Coming the weekend after the release of the unusually critical IAEA report, which laid out page upon page of evidence that Iran is moving toward a nuclear weapon, the blast naturally sharpened concern over Israel's threat to launch airstrikes on Iran's nuclear facilities. Half the stories on the Tehran Times website on Sunday referenced the possibility of a military strike, most warning of dire repercussions.

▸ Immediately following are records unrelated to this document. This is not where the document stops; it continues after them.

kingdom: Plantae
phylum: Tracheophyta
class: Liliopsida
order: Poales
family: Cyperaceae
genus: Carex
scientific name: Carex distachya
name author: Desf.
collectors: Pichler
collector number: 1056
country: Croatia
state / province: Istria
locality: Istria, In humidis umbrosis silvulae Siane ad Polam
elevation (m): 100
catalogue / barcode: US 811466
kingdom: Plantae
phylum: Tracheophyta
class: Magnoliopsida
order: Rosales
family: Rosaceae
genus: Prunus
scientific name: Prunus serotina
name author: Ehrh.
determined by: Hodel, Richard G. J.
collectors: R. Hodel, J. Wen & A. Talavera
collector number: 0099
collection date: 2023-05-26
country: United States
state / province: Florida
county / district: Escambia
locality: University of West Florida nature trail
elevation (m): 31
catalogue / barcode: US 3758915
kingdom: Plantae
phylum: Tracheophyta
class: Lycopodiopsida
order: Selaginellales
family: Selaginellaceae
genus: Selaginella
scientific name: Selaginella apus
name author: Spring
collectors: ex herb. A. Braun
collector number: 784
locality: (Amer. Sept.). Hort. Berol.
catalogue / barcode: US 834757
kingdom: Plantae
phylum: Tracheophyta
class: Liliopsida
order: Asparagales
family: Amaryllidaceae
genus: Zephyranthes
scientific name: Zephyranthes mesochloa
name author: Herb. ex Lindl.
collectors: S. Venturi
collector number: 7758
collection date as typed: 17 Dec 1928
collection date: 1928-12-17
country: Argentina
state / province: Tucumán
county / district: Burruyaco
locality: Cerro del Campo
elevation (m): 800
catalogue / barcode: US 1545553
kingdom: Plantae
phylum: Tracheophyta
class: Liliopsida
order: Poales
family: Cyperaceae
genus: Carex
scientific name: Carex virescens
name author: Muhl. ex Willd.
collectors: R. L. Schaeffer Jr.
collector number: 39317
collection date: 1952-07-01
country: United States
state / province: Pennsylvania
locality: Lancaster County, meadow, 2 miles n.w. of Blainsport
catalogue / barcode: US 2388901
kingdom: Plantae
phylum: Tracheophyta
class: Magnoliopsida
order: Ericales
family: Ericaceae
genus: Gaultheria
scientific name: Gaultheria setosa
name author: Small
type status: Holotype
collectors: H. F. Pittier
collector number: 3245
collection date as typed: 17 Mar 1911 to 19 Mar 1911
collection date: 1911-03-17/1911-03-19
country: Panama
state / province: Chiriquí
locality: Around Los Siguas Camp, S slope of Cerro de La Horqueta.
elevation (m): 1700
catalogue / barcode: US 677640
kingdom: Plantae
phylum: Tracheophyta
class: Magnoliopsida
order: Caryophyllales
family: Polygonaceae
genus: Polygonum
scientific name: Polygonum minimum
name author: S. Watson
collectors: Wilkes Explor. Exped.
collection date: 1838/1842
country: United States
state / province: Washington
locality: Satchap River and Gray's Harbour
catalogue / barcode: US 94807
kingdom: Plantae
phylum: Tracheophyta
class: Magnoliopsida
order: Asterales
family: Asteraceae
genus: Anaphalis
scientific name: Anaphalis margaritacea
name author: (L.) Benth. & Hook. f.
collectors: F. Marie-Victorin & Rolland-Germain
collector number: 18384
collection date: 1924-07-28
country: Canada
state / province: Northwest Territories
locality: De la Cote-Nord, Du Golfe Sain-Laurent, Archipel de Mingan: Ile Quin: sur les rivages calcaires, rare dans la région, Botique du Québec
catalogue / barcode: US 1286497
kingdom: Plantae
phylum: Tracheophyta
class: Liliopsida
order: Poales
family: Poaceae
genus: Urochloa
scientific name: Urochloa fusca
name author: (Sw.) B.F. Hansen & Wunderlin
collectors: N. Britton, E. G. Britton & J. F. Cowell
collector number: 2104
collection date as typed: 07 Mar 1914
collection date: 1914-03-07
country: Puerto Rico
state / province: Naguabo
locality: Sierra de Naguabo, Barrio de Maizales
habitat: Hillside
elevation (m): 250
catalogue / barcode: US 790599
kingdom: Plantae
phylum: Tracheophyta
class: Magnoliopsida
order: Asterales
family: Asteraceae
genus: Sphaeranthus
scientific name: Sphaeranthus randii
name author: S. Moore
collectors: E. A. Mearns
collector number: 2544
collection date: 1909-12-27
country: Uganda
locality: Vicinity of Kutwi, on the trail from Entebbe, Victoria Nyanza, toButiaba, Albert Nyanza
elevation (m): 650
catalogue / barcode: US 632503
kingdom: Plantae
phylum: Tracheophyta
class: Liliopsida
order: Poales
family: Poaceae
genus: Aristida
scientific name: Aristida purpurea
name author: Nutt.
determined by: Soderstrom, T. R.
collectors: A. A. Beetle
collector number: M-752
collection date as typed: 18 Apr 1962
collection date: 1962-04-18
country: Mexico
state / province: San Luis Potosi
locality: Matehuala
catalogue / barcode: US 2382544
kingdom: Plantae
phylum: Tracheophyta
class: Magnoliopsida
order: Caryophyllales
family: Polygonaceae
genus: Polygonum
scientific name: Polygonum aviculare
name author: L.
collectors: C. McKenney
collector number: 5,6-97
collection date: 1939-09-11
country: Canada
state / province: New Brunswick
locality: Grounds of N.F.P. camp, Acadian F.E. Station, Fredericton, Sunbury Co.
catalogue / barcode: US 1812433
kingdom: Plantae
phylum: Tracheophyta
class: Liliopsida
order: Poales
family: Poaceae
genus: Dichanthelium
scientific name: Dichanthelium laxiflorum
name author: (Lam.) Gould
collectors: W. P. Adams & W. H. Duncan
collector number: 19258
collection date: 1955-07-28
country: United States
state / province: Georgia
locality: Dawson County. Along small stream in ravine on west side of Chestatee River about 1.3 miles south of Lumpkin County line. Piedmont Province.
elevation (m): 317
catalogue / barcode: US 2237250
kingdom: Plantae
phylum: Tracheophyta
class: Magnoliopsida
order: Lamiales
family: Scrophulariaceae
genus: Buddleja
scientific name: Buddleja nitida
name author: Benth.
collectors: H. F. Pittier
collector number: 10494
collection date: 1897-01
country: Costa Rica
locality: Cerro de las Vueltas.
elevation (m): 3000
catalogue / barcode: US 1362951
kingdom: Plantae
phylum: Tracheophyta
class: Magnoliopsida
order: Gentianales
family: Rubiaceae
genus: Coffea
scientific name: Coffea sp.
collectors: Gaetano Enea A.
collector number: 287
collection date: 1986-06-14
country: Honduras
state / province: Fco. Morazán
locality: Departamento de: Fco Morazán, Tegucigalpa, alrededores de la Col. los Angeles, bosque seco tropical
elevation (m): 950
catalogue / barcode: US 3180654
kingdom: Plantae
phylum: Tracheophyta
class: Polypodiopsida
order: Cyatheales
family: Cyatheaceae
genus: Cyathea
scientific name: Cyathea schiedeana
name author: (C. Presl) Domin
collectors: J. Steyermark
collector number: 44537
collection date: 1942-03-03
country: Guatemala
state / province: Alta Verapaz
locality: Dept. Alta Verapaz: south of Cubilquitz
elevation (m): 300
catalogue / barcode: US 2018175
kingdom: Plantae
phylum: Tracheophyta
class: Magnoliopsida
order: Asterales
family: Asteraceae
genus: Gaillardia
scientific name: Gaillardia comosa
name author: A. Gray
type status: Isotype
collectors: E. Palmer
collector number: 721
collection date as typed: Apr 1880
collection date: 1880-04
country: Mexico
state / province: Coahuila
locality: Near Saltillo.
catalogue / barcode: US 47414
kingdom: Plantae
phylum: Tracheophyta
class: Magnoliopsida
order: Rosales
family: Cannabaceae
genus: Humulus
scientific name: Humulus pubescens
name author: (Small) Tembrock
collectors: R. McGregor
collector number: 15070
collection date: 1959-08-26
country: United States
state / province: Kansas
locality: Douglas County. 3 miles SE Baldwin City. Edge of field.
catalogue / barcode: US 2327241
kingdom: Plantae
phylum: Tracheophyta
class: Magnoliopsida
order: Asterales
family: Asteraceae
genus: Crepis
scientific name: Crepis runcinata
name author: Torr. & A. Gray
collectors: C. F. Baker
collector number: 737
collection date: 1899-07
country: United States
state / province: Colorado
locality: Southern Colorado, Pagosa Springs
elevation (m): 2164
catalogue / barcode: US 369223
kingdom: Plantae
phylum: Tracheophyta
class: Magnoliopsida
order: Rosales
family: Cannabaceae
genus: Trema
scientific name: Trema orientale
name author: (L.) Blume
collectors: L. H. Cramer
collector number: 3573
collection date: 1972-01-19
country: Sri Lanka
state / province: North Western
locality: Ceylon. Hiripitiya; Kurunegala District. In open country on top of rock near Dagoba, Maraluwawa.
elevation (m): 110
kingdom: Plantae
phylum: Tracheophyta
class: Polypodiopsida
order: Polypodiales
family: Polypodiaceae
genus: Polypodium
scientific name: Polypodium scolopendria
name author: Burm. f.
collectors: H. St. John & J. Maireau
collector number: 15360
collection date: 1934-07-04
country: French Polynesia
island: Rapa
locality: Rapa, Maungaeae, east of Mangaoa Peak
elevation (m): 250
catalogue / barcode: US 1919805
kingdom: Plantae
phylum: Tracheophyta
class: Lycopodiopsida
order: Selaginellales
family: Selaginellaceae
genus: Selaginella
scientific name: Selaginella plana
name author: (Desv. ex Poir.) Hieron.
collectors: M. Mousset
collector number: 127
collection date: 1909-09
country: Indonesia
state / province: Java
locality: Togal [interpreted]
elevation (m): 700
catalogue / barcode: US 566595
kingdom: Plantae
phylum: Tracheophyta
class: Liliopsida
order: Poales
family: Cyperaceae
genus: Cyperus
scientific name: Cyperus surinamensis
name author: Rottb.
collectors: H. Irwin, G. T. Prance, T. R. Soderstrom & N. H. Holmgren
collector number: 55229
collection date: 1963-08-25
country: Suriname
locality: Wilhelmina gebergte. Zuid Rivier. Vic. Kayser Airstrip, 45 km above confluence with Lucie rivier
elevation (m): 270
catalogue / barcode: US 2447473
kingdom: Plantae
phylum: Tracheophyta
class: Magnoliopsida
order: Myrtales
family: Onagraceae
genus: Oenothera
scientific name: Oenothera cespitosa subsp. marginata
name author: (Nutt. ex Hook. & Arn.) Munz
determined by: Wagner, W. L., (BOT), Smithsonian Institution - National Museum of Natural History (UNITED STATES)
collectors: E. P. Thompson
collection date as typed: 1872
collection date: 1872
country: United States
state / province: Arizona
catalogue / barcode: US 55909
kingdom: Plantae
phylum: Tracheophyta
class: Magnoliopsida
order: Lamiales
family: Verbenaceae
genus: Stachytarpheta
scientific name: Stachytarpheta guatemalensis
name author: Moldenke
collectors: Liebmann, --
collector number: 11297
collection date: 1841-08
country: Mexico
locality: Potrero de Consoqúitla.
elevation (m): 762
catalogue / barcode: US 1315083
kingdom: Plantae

But the incident also argued, maybe even augured, against an outright strike. If Israel — perhaps in concert with Washington and other allies — can continue to inflict damage to the Iranian nuclear effort through covert actions, the need diminishes for overt, incendiary moves like air strikes. The Stuxnet computer worm bollixed Iran's centrifuges for months, wreaking havoc on the crucial process of uranium enrichment.
And in Sunday's editions, the Hebrew press coyly listed what Yedioth Ahronoth called "Iran's Mysterious Mishaps." The tallies ran from the November 2007 explosion at a missile base south of Tehran to the October 2010 blast at a Shahab facility in southwestern Iran, to the assassinations of three Iranian scientists working in the nuclear program — two last year and one in July. (See photos of the semiofficial view of Iran.)
At the very least, the list burnishes the mystique of the Mossad, Israel's overseas spy agency. Whatever the case-by-case reality, the popular notion that, through the Mossad, Israel knows everything and can reach anywhere is one of the most valuable assets available to a state whose entire doctrine of defense can be summed up in the word deterrence. But it doesn't mean Israel is the only country with a foreign intelligence operation inside Iran. The most recent IAEA report included intelligence from 10 governments on details of the Iranian nuclear effort. And in previous interviews, Western security sources have indicated that U.S. and other Western intelligence agencies have partnered with Israel on covert operations inside Iran. Sometimes the partner brings specific expertise or access. In other cases, Iranian agents on the ground who might harbor misgivings about Israel are allowed to believe they are working only with another government altogether.
Saturday's blast was so powerful it was felt 25 miles away in Tehran, and so loud that one nearby resident with combat experience thought he had just heard the detonation of an aerial bomb. "Frankly it did not sound like an arms depot from where I was because when one of those goes off, it is multiple explosions over minutes, even hours depending on the size of the facility," the resident says. "All I heard was one big boom. I was sure from the quality of the noise that anyone in its immediate vicinity was dead. Something definitely happened, but I would not trust the [Revolutionary] Guards to be absolutely forthcoming as to what it was."